Il tema dei vaccini per i malati rari è molto complesso. Il piano vaccinale disposto dal Ministero della Salute è stato recentemente aggiornato (marzo 2021) con l’inserimento delle persone con disabilità grave (art. 3 c. 3 L 104/92) e l’aggiornamento dell’elenco delle patologie ad alta vulnerabilità. In questo elenco sono molte le patologie ancora escluse: alcune con sintomi sovrapponibili a quelle già inserite, altre ignorate completamente (pensiamo alle malattie metaboliche e lisosomiali, solo per fare un esempio). Su richiesta del Gen. Figliuolo che ha indicato UNIAMO – Federazione Italiana Malattie rare come “unico referente istituzionale che possa veicolare tutte le problematiche riferite alle persone affette da malattie rare” stiamo proseguendo nella raccolta dei bisogni delle Associazioni per l’aggiornamento dell’elenco delle patologie tenendo conto dei sintomi e dei bisogni assistenziali, del tipo di danno e delle possibili gravi interazioni con il virus e non soltanto delle singole patologie, questo per evitare disparità di trattamento.

* **Materiale fornito**:
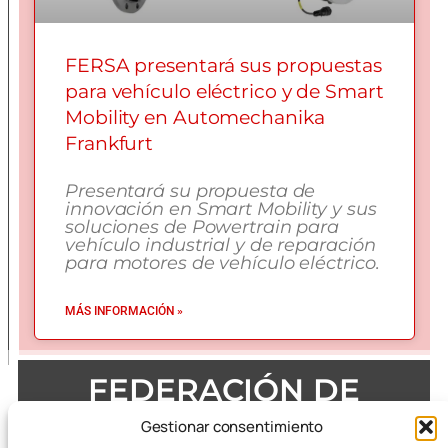
FERSA presentará sus propuestas
para vehículo eléctrico y de Smart
Mobility en Automechanika
Frankfurt
Presentará su propuesta de
innovación en Smart Mobility y sus
soluciones de Powertrain para
vehículo industrial y de reparación
para motores de vehículo eléctrico.
MÁS INFORMACIÓN »
FEDERACIÓN DE
EMPRESAS DEL METAL
Gestionar consentimiento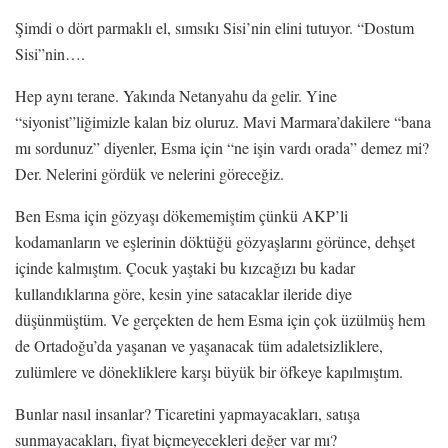
Şimdi o dört parmaklı el, sımsıkı Sisi’nin elini tutuyor. “Dostum
Sisi”nin….
Hep aynı terane. Yakında Netanyahu da gelir. Yine
“siyonist”liğimizle kalan biz oluruz. Mavi Marmara’dakilere “bana
mı sordunuz” diyenler, Esma için “ne işin vardı orada” demez mi?
Der. Nelerini gördük ve nelerini göreceğiz.
Ben Esma için gözyaşı dökememiştim çünkü AKP’li
kodamanların ve eşlerinin döktüğü gözyaşlarını görünce, dehşet
içinde kalmıştım. Çocuk yaştaki bu kızcağızı bu kadar
kullandıklarına göre, kesin yine satacaklar ileride diye
düşünmüştüm. Ve gerçekten de hem Esma için çok üzülmüş hem
de Ortadoğu’da yaşanan ve yaşanacak tüm adaletsizliklere,
zulümlere ve dönekliklere karşı büyük bir öfkeye kapılmıştım.
Bunlar nasıl insanlar? Ticaretini yapmayacakları, satışa
sunmayacakları, fiyat biçmeyecekleri değer var mı?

* **Attività da svolgere**:
a) Nel testo sui vaccini per i malati rari, perché l'aggiornamento dell'elenco delle patologie tiene conto dei sintomi, dei bisogni assistenziali, del tipo di danno e delle possibili interazioni con il virus, e non soltanto delle singole patologie? Rispondi in una-tre frasi.
b) Prosegui il testo sui vaccini per i malati rari con il passo successivo alla sua ultima frase.
L'elenco costituisce materiale a sé, distinto dal testo del documento.

* **Risposte**:
a) Questi aspetti vengono considerati per evitare disparità di trattamento.

b)
I malati rari e in generale tutte le persone a rischio, devono essere inserite nelle liste di priorità del piano vaccinale. Come detto precedentemente, le malattie rare sono molto eterogenee fra loro per cui è necessaria una attenta valutazione del medico competente sulla tipologia di vaccino da somministrare e sulle possibili controindicazioni per la persona. Importante anche considerare i caregiver ovvero i genitori, i familiari, i professionisti che si occupano delle persone non autosufficienti o dei minori che in questo momento non sono riconosciuti nel piano vaccinale.
Per trovare il vaccino al Covid sono stati necessari pochi mesi. Va considerato che quasi tutte le aziende farmaceutiche hanno attivato i propri ricercatori, così come anche molti istituti pubblici. La collaborazione internazionale è stata elevata. Che conclusioni traete da questa esperienza e che proposte migliorative farete sul tema della ricerca?
La collaborazione pubblico/privato, durante tutta la pandemia, è stata fondamentale per poter risolvere alcune delle criticità che si sono presentate nel sistema.
Sarebbe opportuno che queste sinergie continuassero anche nel dopo-Covid, assicurando la necessaria trasparenza di interazione ma allo stesso tempo ottimizzando le risorse, in modo da ottenere sempre più benefici per tutta la collettività.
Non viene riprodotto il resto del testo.